Assignment - Only the pictures are to be left out, and the rest of the entries should be reproduced exactly.

[[ Task material, beginning ]]

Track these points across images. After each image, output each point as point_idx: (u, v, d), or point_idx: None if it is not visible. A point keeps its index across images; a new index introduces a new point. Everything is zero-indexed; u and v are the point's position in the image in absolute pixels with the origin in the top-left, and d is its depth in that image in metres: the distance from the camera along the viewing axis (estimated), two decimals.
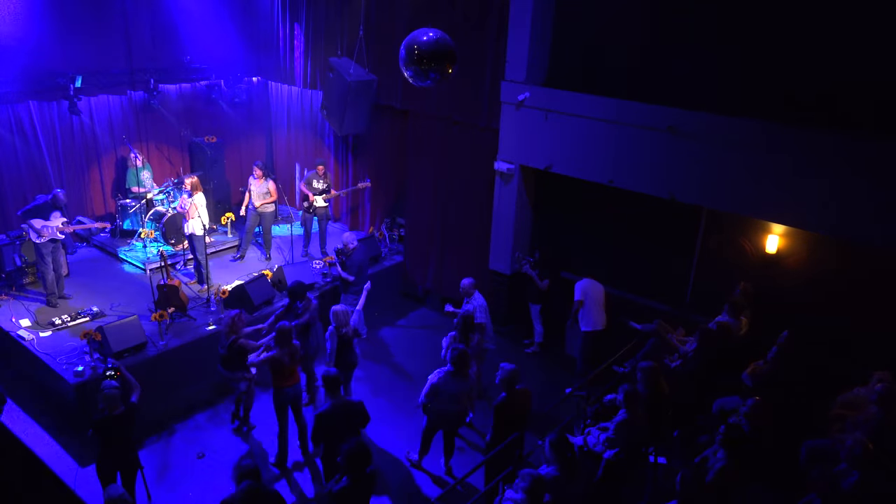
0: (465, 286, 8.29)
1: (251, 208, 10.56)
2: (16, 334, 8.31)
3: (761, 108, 7.34)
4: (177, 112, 11.94)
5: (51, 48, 10.03)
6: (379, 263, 10.91)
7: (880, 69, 6.78)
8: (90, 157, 11.16)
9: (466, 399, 6.95)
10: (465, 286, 8.30)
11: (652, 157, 7.95)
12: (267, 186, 10.53)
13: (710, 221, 8.41)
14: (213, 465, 7.45)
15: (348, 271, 9.08)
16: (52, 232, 8.82)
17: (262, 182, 10.52)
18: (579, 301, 8.48)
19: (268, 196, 10.53)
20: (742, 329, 7.52)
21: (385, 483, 7.26)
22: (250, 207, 10.57)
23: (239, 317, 7.60)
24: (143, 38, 11.10)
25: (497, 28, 9.05)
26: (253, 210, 10.55)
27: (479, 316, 8.08)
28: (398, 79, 10.38)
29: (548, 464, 5.53)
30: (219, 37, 11.96)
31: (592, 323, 8.52)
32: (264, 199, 10.51)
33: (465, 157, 10.00)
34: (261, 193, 10.51)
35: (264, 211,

[[ Task material, end ]]

Task output -
Track these points across images. After each image, output each point as point_idx: (u, v, d), or point_idx: None if it is not visible. A point keeps its index across images; a new index introduces a new point. Everything is zero-indexed; u and v are the point's position in the image in absolute pixels with the origin in the top-left, and d is its depth in that image in metres: the distance from the camera along the viewing axis (estimated), two decimals.
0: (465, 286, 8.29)
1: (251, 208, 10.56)
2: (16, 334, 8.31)
3: (761, 108, 7.34)
4: (177, 112, 11.94)
5: (51, 48, 10.03)
6: (379, 263, 10.91)
7: (880, 69, 6.78)
8: (90, 157, 11.16)
9: (466, 399, 6.95)
10: (465, 286, 8.30)
11: (652, 157, 7.95)
12: (267, 186, 10.53)
13: (710, 221, 8.41)
14: (213, 465, 7.45)
15: (348, 271, 9.08)
16: (52, 232, 8.82)
17: (262, 182, 10.52)
18: (579, 301, 8.48)
19: (268, 196, 10.53)
20: (742, 329, 7.52)
21: (385, 483, 7.26)
22: (250, 207, 10.57)
23: (239, 317, 7.60)
24: (143, 38, 11.10)
25: (497, 28, 9.05)
26: (253, 210, 10.55)
27: (479, 316, 8.08)
28: (398, 79, 10.38)
29: (548, 464, 5.53)
30: (219, 37, 11.96)
31: (592, 323, 8.52)
32: (264, 199, 10.51)
33: (465, 157, 10.00)
34: (261, 193, 10.51)
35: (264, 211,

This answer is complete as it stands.